PKK’lı teröristlerin açtıkları ateş sonucunda 6 yiğit korucumuz şehit düşmüştür. Bu menfur saldırıda 3 korucumuzun yanında 4 Mehmedimiz yaralanmıştır. Şehit 6 korucumuzla birlikte 3 gün içinde toplam 10 kahramanımız şehit olmuştur. Elbette acımız büyüktür.
Aziz şehitlerimize Cenab-ı Allah’tan rahmet; ailelerinin, milletimizin, mesai ve silah arkadaşlarının yanısıra hepimizin başısağolsun diyorum. Halen tedavileri süren evlatlarımıza şifalar temenni ediyorum.
MHP Lideri Devlet Bahçeli, Fransa Cumhurbaşkanı Macron'un ' Türkiye ile SDG arasında arabuluculuk yapabiliriz' açıklamasına Twitter üzerinden paylaştığı tweetlerle yanıt verdi.
Devlet Bahçeli Twitter hesabından şu sıraları tweetlere yer verdi;
İnsanlık bir yol ayrımında, bir karar ve tercih aşamasındadır. Terörizmin cinayetleri insanlığa vurulmuş en şiddetli darbe, en kanlı hançerdir. Eğer küresel vicdan beklenen tepki ve refleksi göstermezse terör beşeri mirası yiyip tüketecektir. Tehlike bu kadar yakındır.
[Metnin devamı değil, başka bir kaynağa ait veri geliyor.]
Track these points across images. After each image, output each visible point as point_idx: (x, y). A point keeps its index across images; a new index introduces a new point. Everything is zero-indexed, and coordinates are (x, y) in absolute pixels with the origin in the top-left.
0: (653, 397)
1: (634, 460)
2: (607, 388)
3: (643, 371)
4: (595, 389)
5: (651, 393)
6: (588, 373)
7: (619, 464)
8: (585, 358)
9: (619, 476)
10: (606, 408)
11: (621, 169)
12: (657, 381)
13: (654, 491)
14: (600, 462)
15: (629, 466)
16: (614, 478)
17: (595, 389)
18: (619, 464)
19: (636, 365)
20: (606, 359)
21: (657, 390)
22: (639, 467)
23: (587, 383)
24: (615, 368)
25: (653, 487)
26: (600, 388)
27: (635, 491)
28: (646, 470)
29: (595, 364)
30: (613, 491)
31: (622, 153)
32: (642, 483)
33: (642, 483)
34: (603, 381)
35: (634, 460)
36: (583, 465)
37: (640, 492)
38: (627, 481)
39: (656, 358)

Katiller masumların kanını döküp milletlerin tarihine, egemenlik ve kültürel haklarına kast ediyorken, diğer yanda ABD ve Avrupa ülkeleri tarafından taltif görürse, bu kahredici çelişkiyi hiç kimse izah ve ifade edemeyecek, altından da kimse kalkamayacaktır.
Nitekim teröristlerin Avrupa başkentlerinde ağırlanması, saraylarda misafir edilmesi hem ayıplı bir davranış hem de aşağılık ilişki ağlarını deşifre eden korkunç bir ilkellik ve iradesizlik halidir. Bu çirkinliğin hazmı ve kabulü imkânsızdır, ihtimal dışıdır.
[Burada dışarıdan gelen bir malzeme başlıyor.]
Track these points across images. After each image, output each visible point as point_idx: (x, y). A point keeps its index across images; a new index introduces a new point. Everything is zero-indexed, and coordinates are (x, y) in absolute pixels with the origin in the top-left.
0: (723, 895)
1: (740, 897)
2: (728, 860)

Fransa’nın PKK/PYD/YPGile Türkiye arasında arabuluculuğa heves etmesi şuursuzluk olduğu kadar,terör örgütleriyle egemen ve meşru bir devleti eşitlemeye cüret eden bir aymazlık ve ahlaki zayıflıktır. Böylesi bir çarpıklığa Türk milletinin göz yumacağını düşünmek abestir, gafilliktir
Teröre mihmandarlık yapanlar yedikleri herzelerin, girdikleri kılıkların, kırdıkları potların vebaline tarih ve insanlık huzurunda gün gelecek katlanmak durumunda kalacaklardır. Bu ise sadece bir zaman meselesidir.
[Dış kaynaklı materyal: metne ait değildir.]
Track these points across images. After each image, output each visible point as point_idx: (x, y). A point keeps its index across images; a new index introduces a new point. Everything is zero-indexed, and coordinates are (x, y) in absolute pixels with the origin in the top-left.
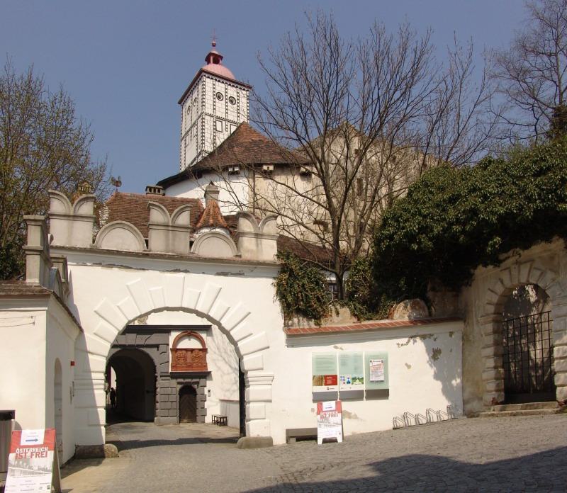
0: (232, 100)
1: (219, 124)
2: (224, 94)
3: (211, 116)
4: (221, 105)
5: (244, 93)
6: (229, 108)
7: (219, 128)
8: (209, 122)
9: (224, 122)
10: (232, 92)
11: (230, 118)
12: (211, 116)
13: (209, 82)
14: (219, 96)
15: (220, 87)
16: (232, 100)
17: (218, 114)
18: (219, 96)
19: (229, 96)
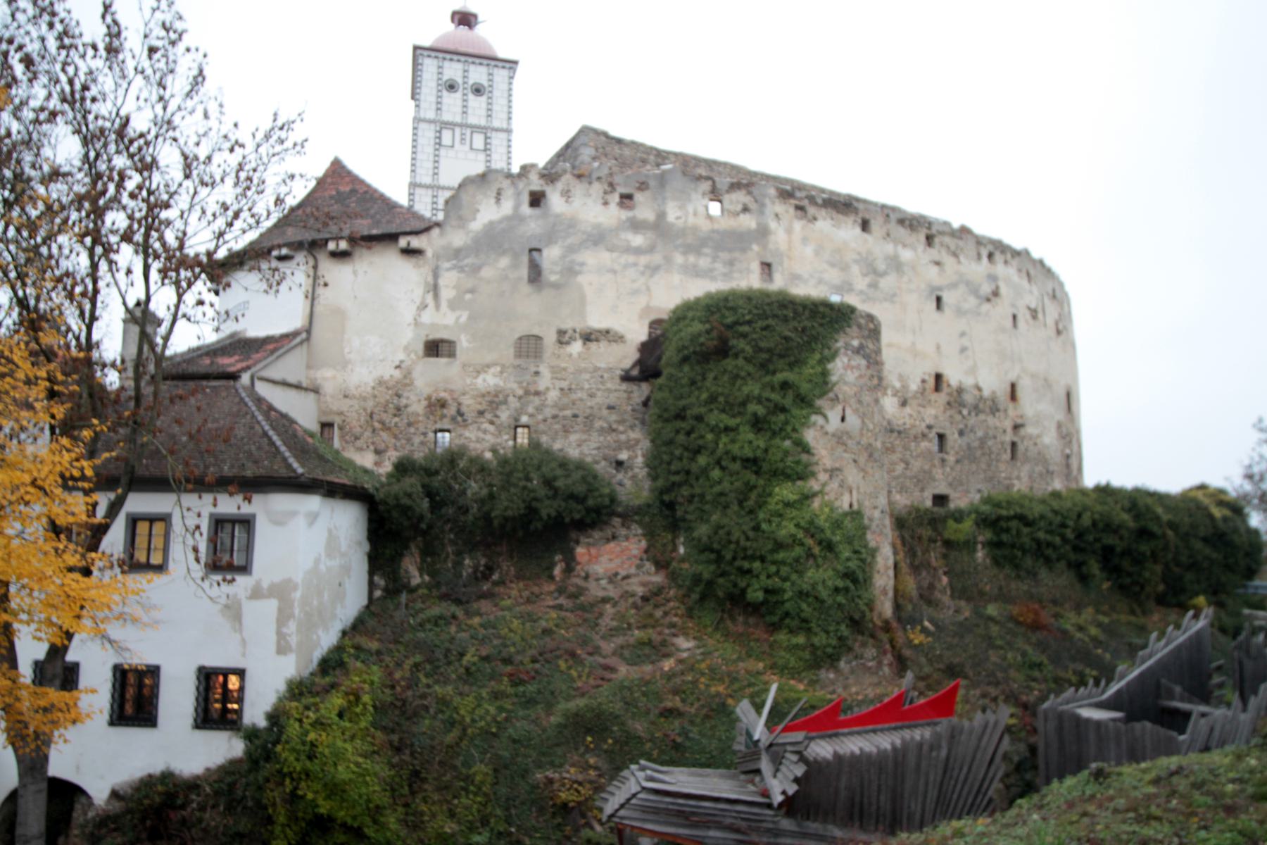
0: (478, 91)
1: (447, 137)
2: (460, 81)
4: (452, 103)
5: (500, 75)
9: (458, 130)
11: (472, 120)
13: (429, 66)
14: (452, 87)
15: (453, 70)
17: (447, 117)
19: (471, 82)
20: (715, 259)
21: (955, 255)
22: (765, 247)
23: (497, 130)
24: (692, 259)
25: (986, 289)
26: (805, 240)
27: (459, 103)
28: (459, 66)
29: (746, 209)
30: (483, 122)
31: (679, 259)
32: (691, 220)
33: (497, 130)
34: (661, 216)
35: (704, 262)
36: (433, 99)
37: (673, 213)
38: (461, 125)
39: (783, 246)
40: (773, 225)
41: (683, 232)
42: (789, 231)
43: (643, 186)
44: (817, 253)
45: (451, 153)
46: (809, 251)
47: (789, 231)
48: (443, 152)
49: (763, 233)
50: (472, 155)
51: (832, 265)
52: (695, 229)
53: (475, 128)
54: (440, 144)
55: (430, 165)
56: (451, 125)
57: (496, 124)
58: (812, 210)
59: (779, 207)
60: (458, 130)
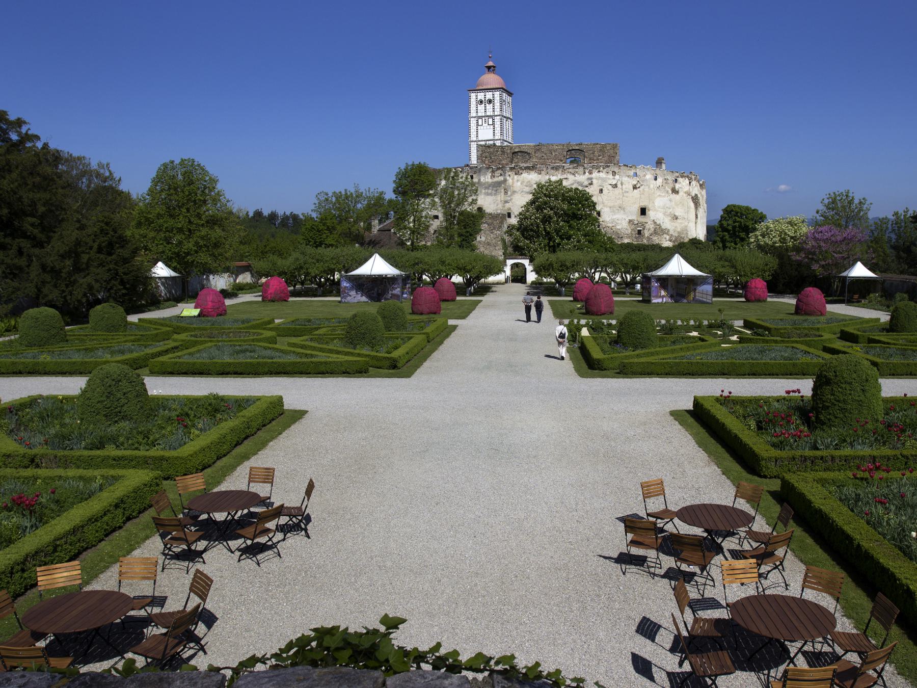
0: (490, 101)
1: (480, 121)
3: (475, 117)
4: (481, 108)
5: (497, 94)
6: (487, 108)
7: (480, 123)
8: (473, 122)
9: (483, 118)
10: (489, 95)
11: (488, 114)
12: (475, 117)
13: (473, 95)
14: (481, 102)
15: (481, 96)
16: (490, 101)
17: (480, 114)
18: (481, 102)
20: (492, 190)
21: (573, 174)
22: (505, 185)
23: (496, 116)
24: (487, 191)
25: (586, 183)
26: (518, 181)
27: (484, 108)
28: (483, 94)
29: (501, 175)
30: (492, 114)
31: (483, 191)
32: (487, 180)
33: (496, 116)
34: (479, 180)
35: (490, 191)
36: (475, 108)
37: (482, 179)
38: (484, 117)
39: (511, 184)
40: (508, 178)
41: (485, 183)
42: (513, 179)
43: (475, 173)
44: (522, 184)
45: (482, 127)
46: (519, 183)
47: (513, 179)
48: (479, 127)
49: (505, 180)
50: (488, 127)
51: (527, 186)
52: (488, 182)
53: (489, 117)
54: (478, 125)
55: (475, 133)
56: (481, 117)
57: (496, 114)
58: (521, 172)
59: (509, 173)
60: (483, 118)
Suriye’nin Kuzeyi’nde bir asır önce yapmadıkları kötülük, kurmadıkları tuzak bırakmayanların tekrar eskiye dönme çaba ve istekleri hakikaten talihsizlik, hakikaten esef ve endişe verici bir gerileme, hatta çakılmadır.
Eski çamlar şimdi bardak oldu. Köprülerin altından çok sular aktı. Allah’a şükür Türkiye ihanete, işbirlikçilere, iç ve dış nifak yuvalarına hak ettiği dersi verecek güçtedir. Unutulmasın ki, Türk milleti emelleri karanlık hiçbir mahfil ve mihraka boyun eğmeyecektir.